__TEXTO EXTRAÍDO__.
Quando todos só cumprem ordens
Ruth de Aquino - Revista Época nº 528 de 30/06/2008
http://revistaepoca.globo.com/Revista/Epoca/1,,EMI6931-15230,00.html
Ruth de Aquino - Revista Época nº 528 de 30/06/2008
http://revistaepoca.globo.com/Revista/Epoca/1,,EMI6931-15230,00.html
Ao comandar o porão onde dezenas de presos políticos morreram sob tortura, de 1970 a 1974, o coronel Brilhante Ustra fez o que se esperava dele. "Cumpri, rigorosamente, as ordens emanadas de meus superiores", diz. Do passado incômodo até hoje, mais de 30 anos se passaram, mas crimes ainda são cometidos sob a mesma alegação. Uma mistura de disciplina e omissão. Jamais ingenuidade. No Morro da Providência, no Rio de Janeiro, civis e militares cumpriram ordens. Três jovens foram entregues por soldados do Exército a traficantes. E trucidados. Perguntas continuam sem resposta, três semanas depois da barbárie.
Ustra, ex-chefe do DOI-Codi paulista, não quer ser crucificado sozinho pela repressão da ditadura. Chama agora aliados e cúmplices para cerrar fileiras com ele. O repórter Matheus Leitão, de ÉPOCA, teve acesso à defesa de Ustra (leia a reportagem). Hoje aposentado, em Brasília, ele convocou em sua defesa Romeu Tuma (PTB-SP), ex-delegado e atual senador da base aliada do governo, e generais do Exército, entre eles o comandante Enzo Peri. Todos sabiam da "situação". Deram ordens e o coronel cumpriu. Ninguém admite o que todos sabem: presos políticos foram torturados e mortos nas mãos de comandantes e comandados.
O filósofo existencialista francês Jean-Paul Sartre costumava dizer que estamos condenados a ser livres. Se acreditarmos nisso, somos livres e por isso somos responsáveis. E, se cumprimos ordens, é porque compactuamos com elas e não somos inocentes. Cumprimos ordens por medo, ambição ou convicção. Se substituímos a convicção pela disciplina cega, pela obediência burra, pela submissão incondicional, o que resta para viver?
Tuma foi o delegado da Polícia Civil que manteve o então sindicalista Lula preso, sob acusação de crime contra a Lei de Segurança Nacional. Tuma cumpria ordens do Planalto. Peri, atual comandande do Exército, também sabia de tudo, diz Ustra. Peri foi, por coincidência, quem mandou ao Morro da Providência, no Rio, 250 militares, em dezembro passado. Sem aprovação do Congresso e antes de qualquer convênio ser assinado. A tropa foi supervisionar a reforma de casas proposta pelo senador Marcelo Crivella, pré-candidato à Prefeitura do Rio pelo PRB, aliado do presidente Lula.

__BLOCO DE DADOS__.
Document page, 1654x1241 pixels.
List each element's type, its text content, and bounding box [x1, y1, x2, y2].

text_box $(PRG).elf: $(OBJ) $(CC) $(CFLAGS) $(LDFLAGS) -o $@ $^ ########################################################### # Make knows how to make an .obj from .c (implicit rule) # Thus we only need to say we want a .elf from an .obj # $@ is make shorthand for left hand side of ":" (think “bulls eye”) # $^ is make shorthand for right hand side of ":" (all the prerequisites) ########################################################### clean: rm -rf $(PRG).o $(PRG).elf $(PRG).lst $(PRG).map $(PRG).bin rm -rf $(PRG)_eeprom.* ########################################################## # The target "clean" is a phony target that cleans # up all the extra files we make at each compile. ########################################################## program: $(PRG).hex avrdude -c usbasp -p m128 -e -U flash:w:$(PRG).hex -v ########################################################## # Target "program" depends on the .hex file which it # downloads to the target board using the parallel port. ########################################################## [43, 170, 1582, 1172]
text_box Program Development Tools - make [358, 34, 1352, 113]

__ENUNCIADO__.
Responda com base no texto sobre quem cumpre ordens:
(a) Em que período dezenas de presos políticos morreram sob tortura no porão comandado pelo coronel Brilhante Ustra?
(b) Quantos militares Peri mandou ao Morro da Providência em dezembro?
(c) Segundo Jean-Paul Sartre, estamos condenados a quê?
A listagem não entra em nada disto.

__RESPOSTA ESCRITA__.
(a) De 1970 a 1974.
(b) 250 militares.
(c) A ser livres.